*EXERCISE*. Lines that include the string "Αυτοκινήτου" are the ones to copy from the entries below.

----- RECORDED INFORMATION -----

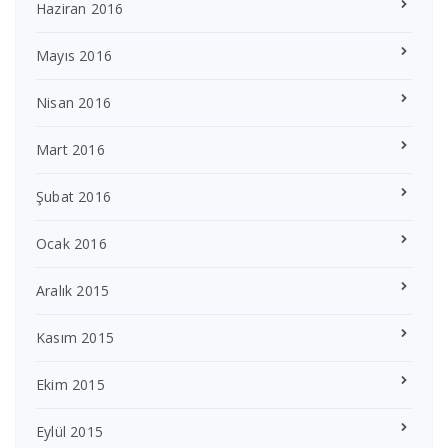
Haziran 2016
Mayıs 2016
Nisan 2016
Mart 2016
Şubat 2016
Ocak 2016
Aralık 2015
Kasım 2015
Ekim 2015
Eylül 2015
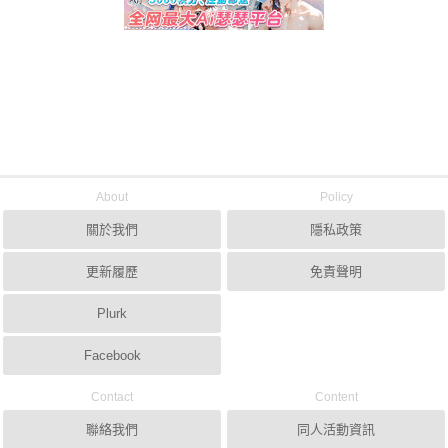
About
Policy
關於我們
隱私政策
更新履歷
免責聲明
Plurk
Facebook
Contact
Content
聯絡我們
同人活動資訊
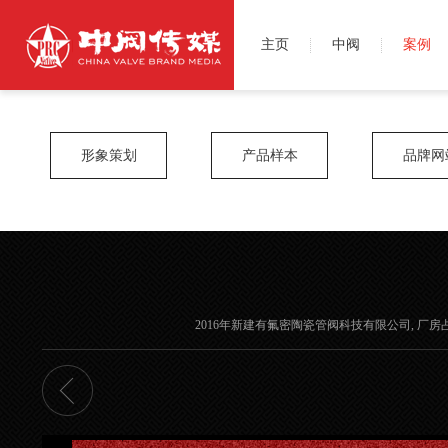
主页
中阀
案例
形象策划
产品样本
品牌网
2016年新建有氟密陶瓷管阀科技有限公司, 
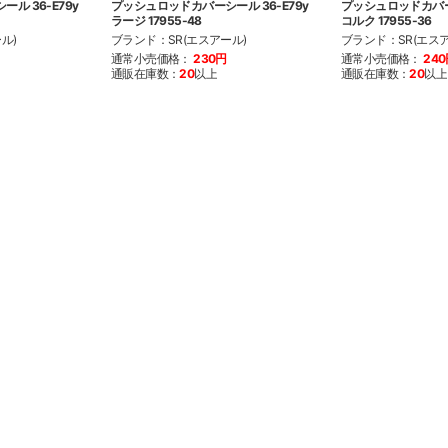
ル 36-E79y
プッシュロッドカバーシール 36-E79y
プッシュロッドカバーシ
ラージ 17955-48
コルク 17955-36
ル)
ブランド：SR(エスアール)
ブランド：SR(エスア
通常小売価格：
230円
通常小売価格：
24
通販在庫数：
20
以上
通販在庫数：
20
以上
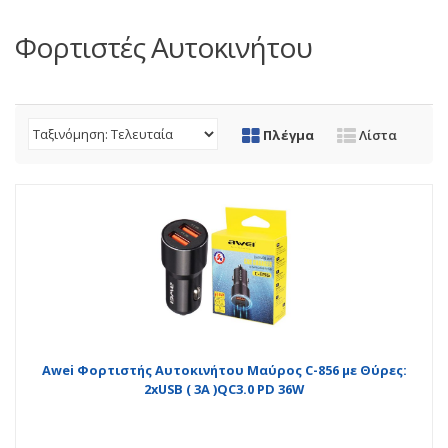
Φορτιστές Αυτοκινήτου
Πλέγμα
Λίστα
Awei Φορτιστής Αυτοκινήτου Μαύρος C-856 με Θύρες:
2xUSB ( 3A )QC3.0 PD 36W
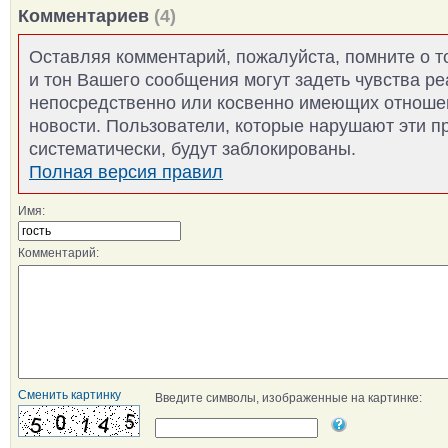
Комментариев
(4)
Оставляя комментарий, пожалуйста, помните о т
и тон Вашего сообщения могут задеть чувства р
непосредственно или косвенно имеющих отноше
новости. Пользователи, которые нарушают эти п
систематически, будут заблокированы.
Полная версия правил
Имя:
Комментарий:
Сменить картинку
Введите символы, изображенные на картинке:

-----

*PROBLEM SOLUTION*.
Φορτιστές Αυτοκινήτου
Awei Φορτιστής Αυτοκινήτου Μαύρος C-856 με Θύρες:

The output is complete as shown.